TRECHO SELECIONADO:
▶

Análise da série The Leftovers (3ª temporada)

Atenção! O texto a seguir contém spoilers da segunda temporada de The Leftovers.

Em suas duas primeiras temporadas, The Leftovers nos apresentou uma série de eventos misteriosos. Tudo começou com o dia da partida repentina, passando pelo culto dos Remanescentes Culpados e a imortalidade do personagem Kevin (Justin Theroux). Três anos após os eventos finais da segunda temporada, o mundo agora se aproxima do sétimo aniversário do dia em que 2% da população mundial desapareceu. Se 14 de outubro de 2011 foi realmente a data do arrebatamento, faltavam pouquíssimos dias para o apocalipse. O fim do mundo também é abordado no prólogo da temporada e é com esse clima que Damon Lindelof e Tom Perrota começam a narrativa de conclusão da atração.

O terceiro ano inicia retratando a vida dos personagens em Jarden e explicando o que aconteceu com os Remanescentes Culpados que invadiram o local. Kevin agora é o chefe de polícia da cidade, Tom (Chris Zylka) tornou-se policial e Nora Durst (Carrie Coon) retomou seu emprego no DSD, o órgão do governo que paga benefícios para as pessoas que perderam seus entes no dia da partida repentina. Laurie (Amy Brenneman) e John Murphy (Kevin Carroll) se casaram (por essa ninguém esperava) e trabalham juntos enganando as pessoas que visitam a região. Já Jill (Margaret Qualley) e Erika (Regina King) se mudaram da cidade, enquanto Matt (Christopher Eccleston), com a ajuda de Michael (Jovan Adepo) e John, começou a escrever um evangelho sobre a vida de Kevin. O próprio Kevin parece não aceitar a sua condição, já que mais de uma vez ele tenta se sufocar com um saco plástico. É curioso observar como a fé de Matt em Kevin é responsável por afastá-lo das maiores graças que ele recebeu nos últimos tempos, a recuperação de sua mulher e o nascimento de seu filho.

◀

TAREFAS A REALIZAR:
(1) De acordo com a análise da série The Leftovers, que cargo Kevin ocupa em Jarden no início da terceira temporada?
(2) Prossiga a análise da série The Leftovers com um novo parágrafo que dê sequência ao último parágrafo apresentado.
Os registros que se seguem são dispensáveis para a realização das tarefas.

INFORMAÇÕES FORNECIDAS:
▶

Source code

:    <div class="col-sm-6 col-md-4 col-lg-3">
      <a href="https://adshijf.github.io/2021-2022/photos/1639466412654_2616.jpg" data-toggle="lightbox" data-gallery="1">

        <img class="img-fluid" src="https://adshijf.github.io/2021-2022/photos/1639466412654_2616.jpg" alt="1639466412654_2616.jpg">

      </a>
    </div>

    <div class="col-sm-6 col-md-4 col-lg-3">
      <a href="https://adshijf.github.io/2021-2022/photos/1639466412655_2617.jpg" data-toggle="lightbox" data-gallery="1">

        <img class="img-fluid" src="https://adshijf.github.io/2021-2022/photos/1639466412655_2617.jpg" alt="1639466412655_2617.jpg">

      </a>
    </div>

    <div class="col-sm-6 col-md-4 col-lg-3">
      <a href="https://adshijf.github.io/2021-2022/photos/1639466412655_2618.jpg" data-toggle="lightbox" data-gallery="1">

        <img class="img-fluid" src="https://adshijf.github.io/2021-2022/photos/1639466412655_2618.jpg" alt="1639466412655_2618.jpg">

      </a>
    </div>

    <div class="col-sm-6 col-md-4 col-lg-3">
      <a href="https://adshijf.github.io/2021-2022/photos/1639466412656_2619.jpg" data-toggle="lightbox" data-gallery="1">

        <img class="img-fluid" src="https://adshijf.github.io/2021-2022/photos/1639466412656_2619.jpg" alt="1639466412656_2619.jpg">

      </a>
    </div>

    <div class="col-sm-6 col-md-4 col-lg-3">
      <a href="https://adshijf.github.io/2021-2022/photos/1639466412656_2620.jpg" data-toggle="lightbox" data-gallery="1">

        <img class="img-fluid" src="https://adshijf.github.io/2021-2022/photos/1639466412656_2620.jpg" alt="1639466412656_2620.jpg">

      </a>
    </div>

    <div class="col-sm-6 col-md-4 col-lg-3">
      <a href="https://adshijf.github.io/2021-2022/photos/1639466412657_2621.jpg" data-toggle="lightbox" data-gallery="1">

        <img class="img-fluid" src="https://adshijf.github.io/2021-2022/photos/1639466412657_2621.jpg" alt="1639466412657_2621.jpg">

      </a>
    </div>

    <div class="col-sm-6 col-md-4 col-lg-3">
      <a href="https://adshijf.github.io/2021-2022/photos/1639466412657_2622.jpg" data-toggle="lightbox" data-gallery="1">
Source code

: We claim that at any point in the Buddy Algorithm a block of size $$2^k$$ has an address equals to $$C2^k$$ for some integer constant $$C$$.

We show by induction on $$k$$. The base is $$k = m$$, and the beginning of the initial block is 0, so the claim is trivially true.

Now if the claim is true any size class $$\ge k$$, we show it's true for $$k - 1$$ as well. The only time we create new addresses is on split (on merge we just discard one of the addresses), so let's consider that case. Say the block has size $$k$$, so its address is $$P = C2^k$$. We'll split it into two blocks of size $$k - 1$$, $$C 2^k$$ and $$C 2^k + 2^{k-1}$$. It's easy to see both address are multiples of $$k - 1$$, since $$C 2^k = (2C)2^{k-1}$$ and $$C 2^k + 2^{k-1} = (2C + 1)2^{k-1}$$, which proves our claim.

◀

RESPOSTAS DOS EXERCÍCIOS:
(1) Kevin é o chefe de polícia da cidade.

(2)
A trama começa a mudar de rumo quando Nora é contatada, via telefone, pelo ator Mark Linn-Baker, que afirma conhecer pessoas que podem fazer com que ela se reencontre com os seus filhos. Esse acaba sendo o pontapé inicial que desencadeia a viagem de Nora e Kevin até a Austrália, onde o pai de Kevin já está há algum tempo. Quando Matt descobre que Kevin está do outro lado do mundo, ele elabora um plano para trazer o policial de volta a Jarden antes do dia 14 de outubro, o que, segundo suas crenças pessoais, impediria o apocalipse. Junto com John, Michael e Laurie, Matt vai para Melbourne, que passa a ser um dos cenários principais da temporada de despedida de The Leftovers. Diferente da missão espiritual daqueles que estão escrevendo o livro sobre Kevin, Laurie tem o propósito de tentar ajudar o ex-marido a lidar com seus problemas mentais.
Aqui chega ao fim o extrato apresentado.